As she fumbled up a clumsy excuse out of embarrassment, the air in the room—like it had been choking her throat—shifted in an instant. The brutal presence that had made her body shrink vanished as if it had never existed.
Lachesis’s gaze, which had been wandering the floor, snapped up. The blue eyes she met were checking her pale complexion as if to ask whether this much was all right.
Having thoroughly refined and reined in his force, Kadenic looked like the very sort of protagonist she had imagined alone from a romance novel—beautiful, gentle, and somehow unreal…….
“I didn’t mean to startle you like that. You look like you might collapse at any moment. Come sit.”
Lachesis didn’t refuse and sat in the chair Kadenic pulled out for her.
“Thank you. But you said you had something to tell…….”
Kadenic, seated across from her, didn’t answer at once. He looked as though he were weighing which words to offer first.
She had assumed he would bring up having clothes made to replace the ruined dress, so this was unexpected. What else could he possibly have to say to someone he had never met before?
The longer Kadenic deliberated, the longer the silence stretched. It wasn’t hostile, but it was a trial in its own way.
In the end, unable to endure the awkwardness, Lachesis spoke first.
“Oh. Thank you for lending me such a precious outfit. It’s such a pretty dress that just wearing it makes me feel better. I’ll wear it carefully, then have it washed clean and return it.”
“Then how about touring the Long Gallery?”
“……Pardon?”
Lachesis slowly blinked.
She couldn’t understand why her thanks for the dress was met with an invitation to tour the Long Gallery. And his words sounded less like ‘something to tell’ and more like a spur-of-the-moment suggestion.

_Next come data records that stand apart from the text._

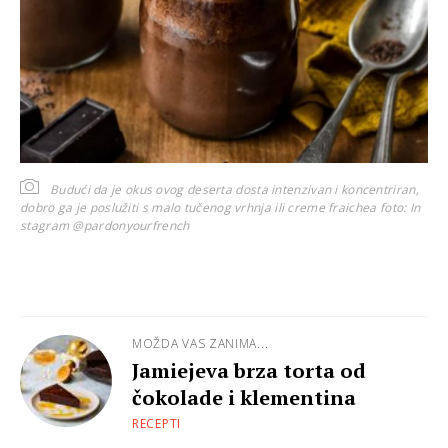
Budući da je okus ovog deserta dosta intenzivan i koncentriran,
dobro ga je poslužiti s malo tučenog vrhnja ili creme fraichea
foto: In
stagram @pardonyourfrench
MOŽDA VAS ZANIMA...
Jamiejeva brza torta od
čokolade i klementina
RECEPTI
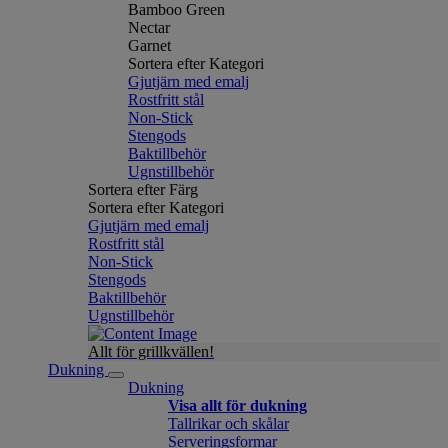
Bamboo Green
Nectar
Garnet
Sortera efter Kategori
Gjutjärn med emalj
Rostfritt stål
Non-Stick
Stengods
Baktillbehör
Ugnstillbehör
Sortera efter Färg
Sortera efter Kategori
Gjutjärn med emalj
Rostfritt stål
Non-Stick
Stengods
Baktillbehör
Ugnstillbehör
Allt för grillkvällen!
Dukning
Dukning
Visa allt för dukning
Tallrikar och skålar
Serveringsformar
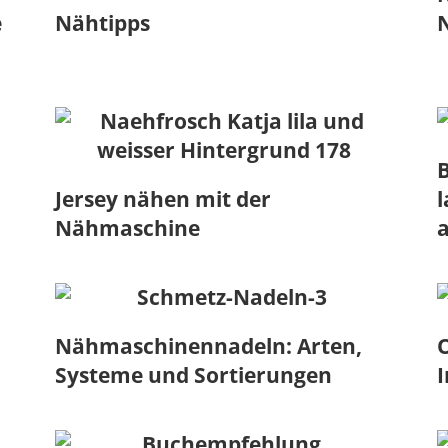
e
Nähtipps
Jersey nähen mit der
l
Nähmaschine
a
Nähmaschinennadeln: Arten,
Systeme und Sortierungen
I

“You’ll like it. I guarantee it.”
Without even waiting for an answer, Kadenic rose and held out his hand. With a face more sculpted than any statue right before her eyes, her body followed him before her mind could catch up.
Trailing after Kadenic as if bewitched, Lachesis left the guest room and realized why she had, without intending to, climbed into his carriage and come all the way here from the imperial capital.
It was similar to how she had, unintentionally, become a workshop head. Her instinct—so easily drawn to beauty—had shone through.
‘I have nothing to say to Marel…….’
But truly, she couldn’t help it. This time, the destination she knew perfectly well was none other than the Long Gallery of the Marutia Dukedom.
Since she had no noble acquaintances, she had never once seen the collected works of an old, prestigious house. Surely she would be able to view high-quality pieces on a level entirely different from an auction hall.
This was a golden opportunity she had to seize by any means necessary.
Even if some kind of trap lay hidden.